Phase Transformation of FGD By-Product into Plaster Mould via Heat Treatment Process

Abstract

Flue Gas Desulfurization (FGD) is a waste incineration process commonly used to eliminate sulfur dioxide (SO2) from flue gas power plants. FGD by-product recorded a rich gypsum content, also known as calcium sulfate dehydrate (CaSO4•2H2O), which has promising practical applications in plaster mould production. Plaster of Paris (POP) with a chemical composition of calcium sulfate hemihydrate (CaSO4•0.5H2O) is widely used in plaster mould production because of its quick setting and hardening upon moistened.

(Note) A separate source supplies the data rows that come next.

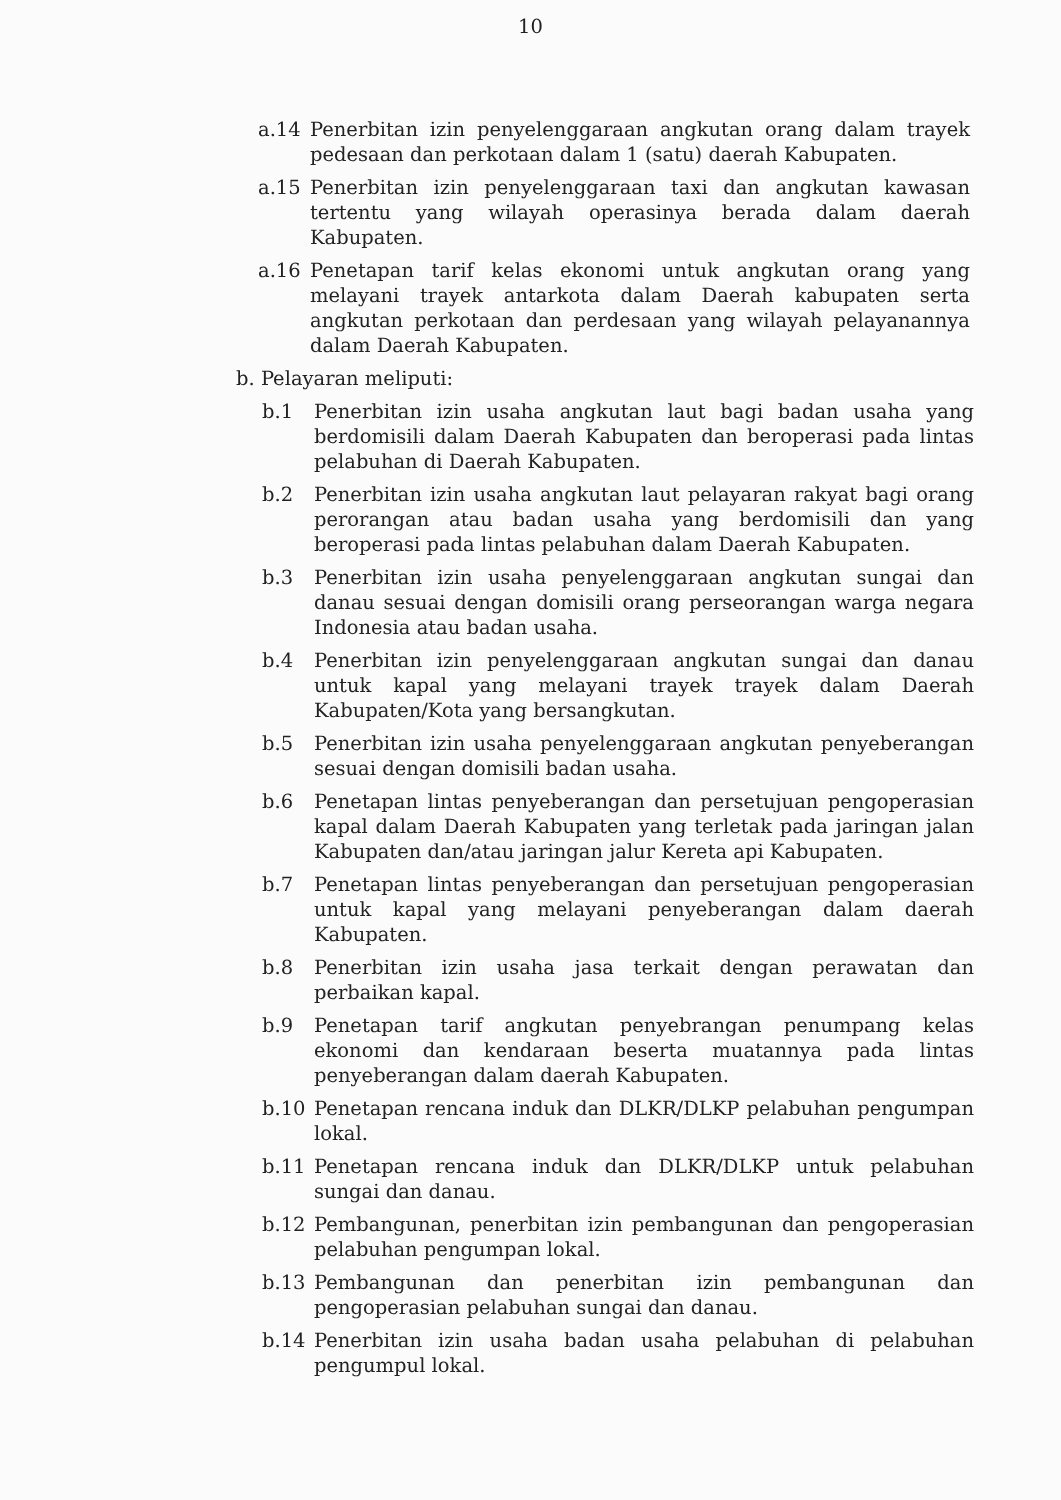10
a.14 Penerbitan izin penyelenggaraan angkutan orang dalam trayek pedesaan dan perkotaan dalam 1 (satu) daerah Kabupaten.
a.15 Penerbitan izin penyelenggaraan taxi dan angkutan kawasan tertentu yang wilayah operasinya berada dalam daerah Kabupaten.
a.16 Penetapan tarif kelas ekonomi untuk angkutan orang yang melayani trayek antarkota dalam Daerah kabupaten serta angkutan perkotaan dan perdesaan yang wilayah pelayanannya dalam Daerah Kabupaten.
b. Pelayaran meliputi:
b.1 Penerbitan izin usaha angkutan laut bagi badan usaha yang berdomisili dalam Daerah Kabupaten dan beroperasi pada lintas pelabuhan di Daerah Kabupaten.
b.2 Penerbitan izin usaha angkutan laut pelayaran rakyat bagi orang perorangan atau badan usaha yang berdomisili dan yang beroperasi pada lintas pelabuhan dalam Daerah Kabupaten.
b.3 Penerbitan izin usaha penyelenggaraan angkutan sungai dan danau sesuai dengan domisili orang perseorangan warga negara Indonesia atau badan usaha.
b.4 Penerbitan izin penyelenggaraan angkutan sungai dan danau untuk kapal yang melayani trayek trayek dalam Daerah Kabupaten/Kota yang bersangkutan.
b.5 Penerbitan izin usaha penyelenggaraan angkutan penyeberangan sesuai dengan domisili badan usaha.
b.6 Penetapan lintas penyeberangan dan persetujuan pengoperasian kapal dalam Daerah Kabupaten yang terletak pada jaringan jalan Kabupaten dan/atau jaringan jalur Kereta api Kabupaten.
b.7 Penetapan lintas penyeberangan dan persetujuan pengoperasian untuk kapal yang melayani penyeberangan dalam daerah Kabupaten.
b.8 Penerbitan izin usaha jasa terkait dengan perawatan dan perbaikan kapal.
b.9 Penetapan tarif angkutan penyebrangan penumpang kelas ekonomi dan kendaraan beserta muatannya pada lintas penyeberangan dalam daerah Kabupaten.
b.10 Penetapan rencana induk dan DLKR/DLKP pelabuhan pengumpan lokal.
b.11 Penetapan rencana induk dan DLKR/DLKP untuk pelabuhan sungai dan danau.
b.12 Pembangunan, penerbitan izin pembangunan dan pengoperasian pelabuhan pengumpan lokal.
b.13 Pembangunan dan penerbitan izin pembangunan dan pengoperasian pelabuhan sungai dan danau.
b.14 Penerbitan izin usaha badan usaha pelabuhan di pelabuhan pengumpul lokal.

Naturally, gypsum with 2 molecules of crystalline water can change to 1.5 molecules via the dehydration process. Various dehydration methods were conducted to transform FGD gypsum to hemihydrate. After undergoing different autoclave processes, the phase transition of FGD by-products was identified by X-ray diffraction (XRD) mode and compared with commercial POP. Chemical composition of FGD sludge contains a high amount of calcium oxide (CaO), sulfur trioxide (SO3) and boron trioxide (B2O3), as well as other impurities such as fluorine (F), chlorine (Cl), and magnesium oxide (MgO). Based on phase analysis, sample H1 to H5 show the percentage of hemihdyrate is 1.5%, 19.7%, 2.8%, 1.2%, and 46.1%, respectively, after different dehydration methods.